Rendezvous With Rama - Arthur C. Clarke [90]
'Very pretty,' said the practical Mercer, 'but what does it mean? Who needs a forest of glass pillars?'
Norton rapped gently on one column. It sounded solid, though more metallic than crystalline. He was completely baffled, and so followed a piece of useful advice he had heard long ago: 'When in doubt, say nothing and move on.'
As he reached the next column, which looked exactly like the first, he heard an exclamation of surprise from Mercer.
'I could have sworn this pillar was empty—now there's something inside it.'
Norton glanced quickly back.
'Where?' he said. 'I don't see anything.'
He followed the direction of Mercer's pointing finger. It was aimed at nothing; the column was still completely transparent.
'You can't see it?' said Mercer incredulously. 'Come around this side. Damn—now I've lost it!'
'What's going on here?' demanded Calvert. It was several minutes before he got even the first approximation to an answer.
The columns were not transparent from every angle or under all illuminations. As one walked around them, objects would suddenly flash into view, apparently embedded in their depths like flies in amber—and would then disappear again. There were dozens of them, all different. They looked absolutely real and solid, yet many seemed to occupy the identical volume of space.
'Holograms,' said Calvert. 'Just like a museum on Earth.'
That was the obvious explanation, and therefore Norton viewed it with suspicion. His doubts grew as he examined the other columns, and conjured up the images stored in their interiors.
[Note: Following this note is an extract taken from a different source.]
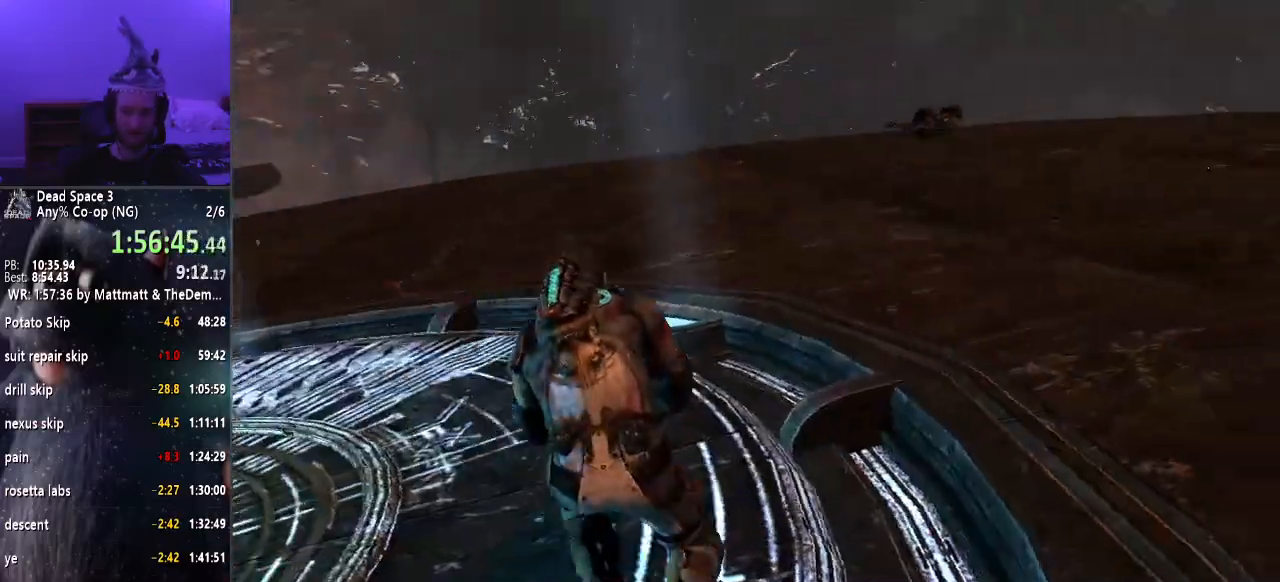
{"keys": ["shift", "w"], "mouse": ["wheel_down"], "events": [[33, "mouse_wheel_down", "down"], [117, "mouse_wheel_down", "up"], [117, "mouse_wheel_up", "down"], [217, "mouse_wheel_down", "down"], [217, "mouse_wheel_up", "up"], [317, "mouse_wheel_up", "down"], [367, "mouse_wheel_down", "up"], [417, "mouse_wheel_up", "up"], [450, "mouse_wheel_down", "down"]]}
Hand-tools (though for huge and peculiar hands), containers, small machines with keyboards that appeared to have been made for more than five fingers, scientific instruments, startlingly conventional domestic utensils, including knives and plates which apart from their size would not have attracted a second glance on any terrestrial table . . . they were all there, with hundreds of less identifiable objects, often jumbled up together in the same pillar. A museum, surely, would have some logical arrangement, some segregation of related items. This seemed to be a completely random collection of hardware.
They had photographed the elusive images inside a score of the crystal pillars when the sheer variety of items gave Norton a clue. Perhaps this was not a collection, but a catalogue, indexed according to some arbitrary but perfectly logical system. He thought of the wild juxtapositions that any dictionary or alphabetized list will give, and tried the idea on his companions.
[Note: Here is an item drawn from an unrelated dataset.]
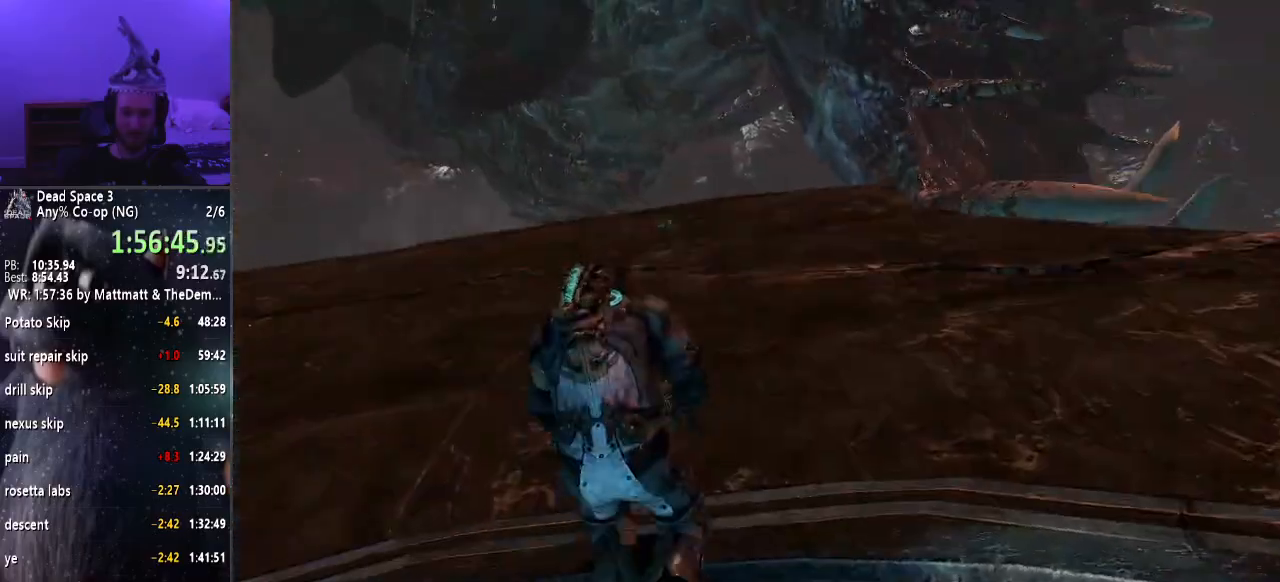
{"keys": ["f", "shift", "w"], "mouse": ["right"], "events": [[50, "mouse_wheel_down", "up"], [50, "mouse_wheel_up", "down"], [133, "mouse_wheel_up", "up"], [183, "mouse_wheel_down", "down"], [283, "mouse_wheel_down", "up"], [283, "mouse_wheel_up", "down"], [417, "mouse_right", "down"], [467, "f", "down"], [467, "mouse_wheel_up", "up"]]}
'I see what you mean,' said Mercer. 'The Ramans might be equally surprised to find us putting—ah—camshafts next to cameras.'
'Or books beside boots', added Calvert, after several seconds' hard thinking. One could play this game for hours, he decided, with increasing degrees of impropriety.
'That's the idea,' replied Norton. 'This may be an indexed catalogue for 3-D images—templates—solid blueprints, if you like to call them that.'
'For what purpose?'
'Well, you know the theory about the biots . . . the idea that they don't exist until they're needed and then they're created—synthesized—from patterns stored somewhere?'
'I see,' said Mercer slowly and thoughtfully. 'So when a Raman needs a left-handed blivet, he punches out the correct code number, and a copy is manufactured from the pattern in here.'
'Something like that. But please don't ask me about the practical details.'
The pillars through which they had been moving had been steadily growing in size, and were now more than two metres in diameter. The images were correspondingly larger; it was obvious that, for doubtless excellent reasons, the Ramans believed in sticking to a one-to-one scale. Norton wondered how they stored anything really big, if this was the case.